I didn’t blog yesterday because I spent most of Sunday — the whole weekend, really — trying to find the errors in my 2021 tax return that had the IRS asking us for an extra $14,000 including penalties and interest. The good news is, we found the errors. The bad news? We’ll still have to write them a big check, but for way less than $14,000. For the first time in a decade, TurboTax failed me. Or maybe I failed TurboTax. I don’t know. All I know is, our taxes have become too much for me to handle, and next year we’re hiring a pro.
Then Monday arrived, and in my last round of abs work at the gym this morning, I ripped a loud and completely unexpected fart in the vicinity of perhaps the only other person there who wasn’t wearing earbuds. I said “excuse me” to the air and then added, “OK, Monday, I see you.” It was almost literally the cherry on a shit sundae of a few days.
But then I came home and showered, dried off and learned woo-hoo! Tucker Carlson was fired! I mean, it won’t free us from the menace — people that evil always land on their feet, often with a raise — but the humiliation has to be worth something. I mean, for a little while, it freed me from thinking about taxes and that fart.
I don’t really have a take, at least not yet. He’s not done yet; he likes the power too much. And make no mistake — he wasn’t fired for being a terrible person, he was fired for saying mean things about Fox management in private text messages. (You all know that you shouldn’t do that by now, right? Confine your shit-talking to the open air, preferably after a scan for parabolic mics.) So it’s not like the world is a better place with his voice temporarily silenced. It’s just reorganizing itself. But when he resurfaces, it’s likely to be on a much smaller platform than the mighty Fox News, much as Megyn Kelly went from spaghetti-strapped blonde hottie to terrible daytime talk-show hostess to…whatever she is now. The media landscape is a crowded, cutthroat place; someone is always willing to step into your shoes, once they’ve been taken off your feet.

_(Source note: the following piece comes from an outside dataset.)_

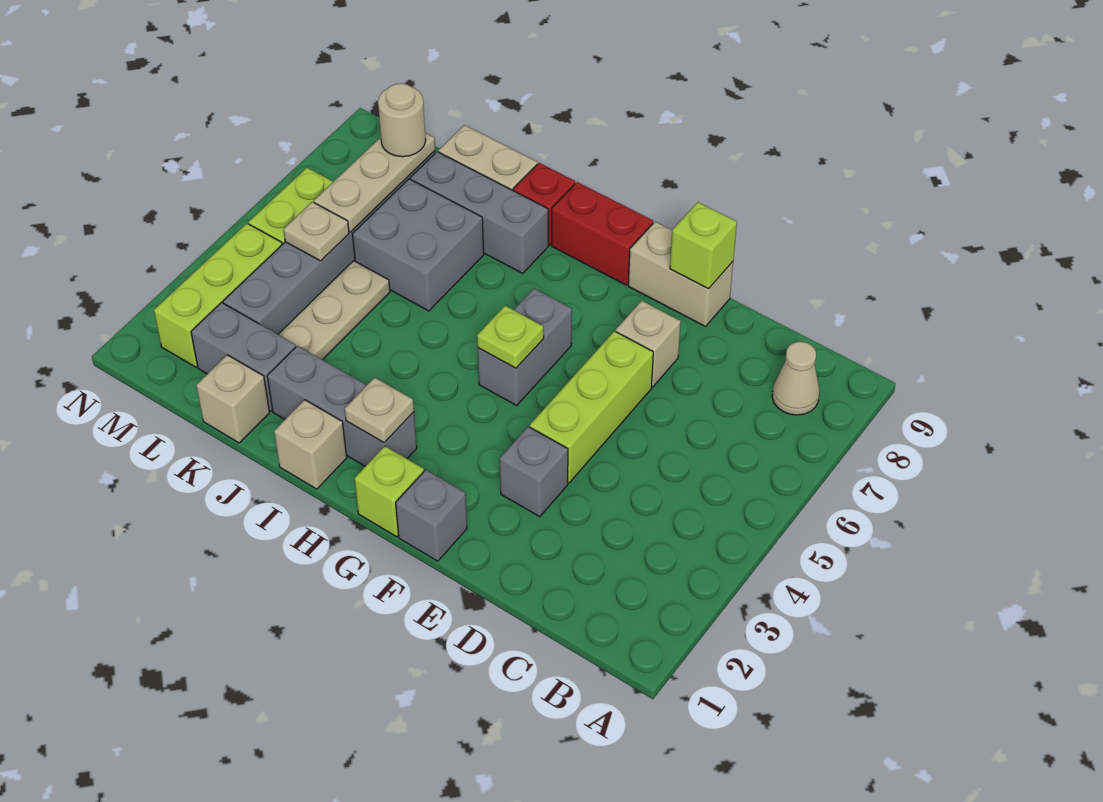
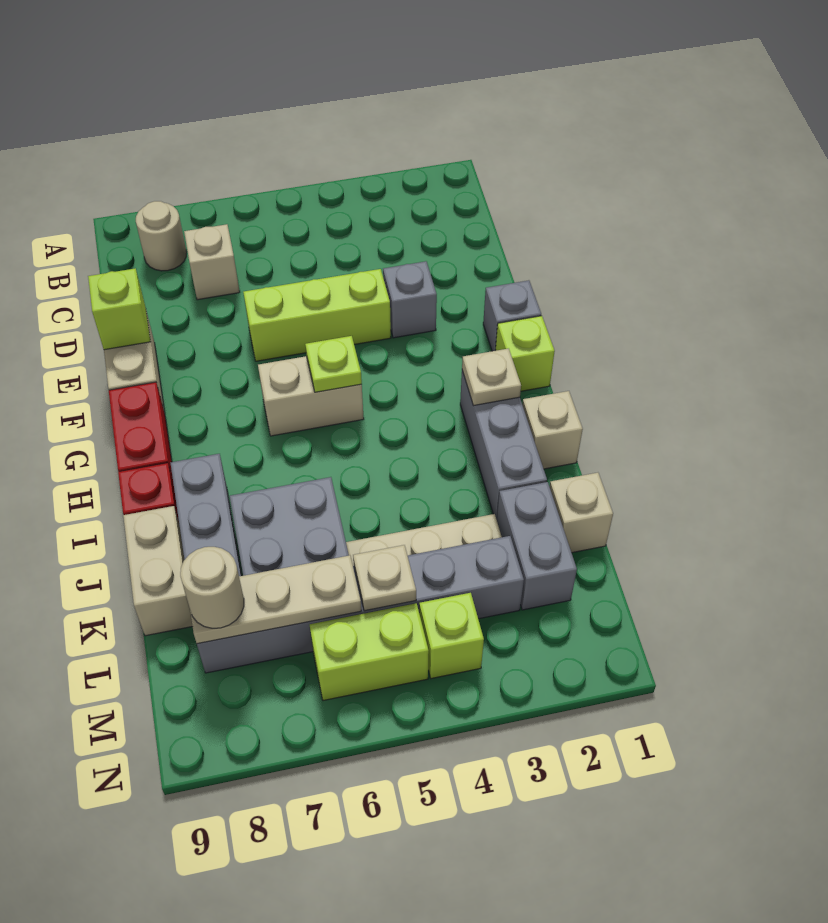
tan 1x1 cone [772,342,820,415] -> tan 1x1 round brick [136,201,187,271]
tan 1x1 brick [616,301,681,387] -> tan 1x1 brick moved to [184,224,240,300]
grey 1x2 brick [478,289,572,405] -> tan 1x2 brick [258,356,364,436]
lime 1x3 brick [154,224,282,367] -> lime 1x1 brick [419,593,484,679]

Honestly, though, I have to say that the decision to cut the cord is one I’ve never, ever regretted. It amazes me when people bitch about “the media” and think it consists entirely of cable news. I haven’t missed it for one day since we went all-streaming a few years back. Outlets like the NYT have gotten very good at breaking news, and when it happens, I open my laptop. Who wastes time on Don Lemon and Sean Hannity when they can watch something good on Hulu or Netflix or HBO or Amazon Video? Not I.
OK, then. Time to put this day to bed and consider whether I need to resign my membership to the gym. Probably not, but hey — it was a loud one.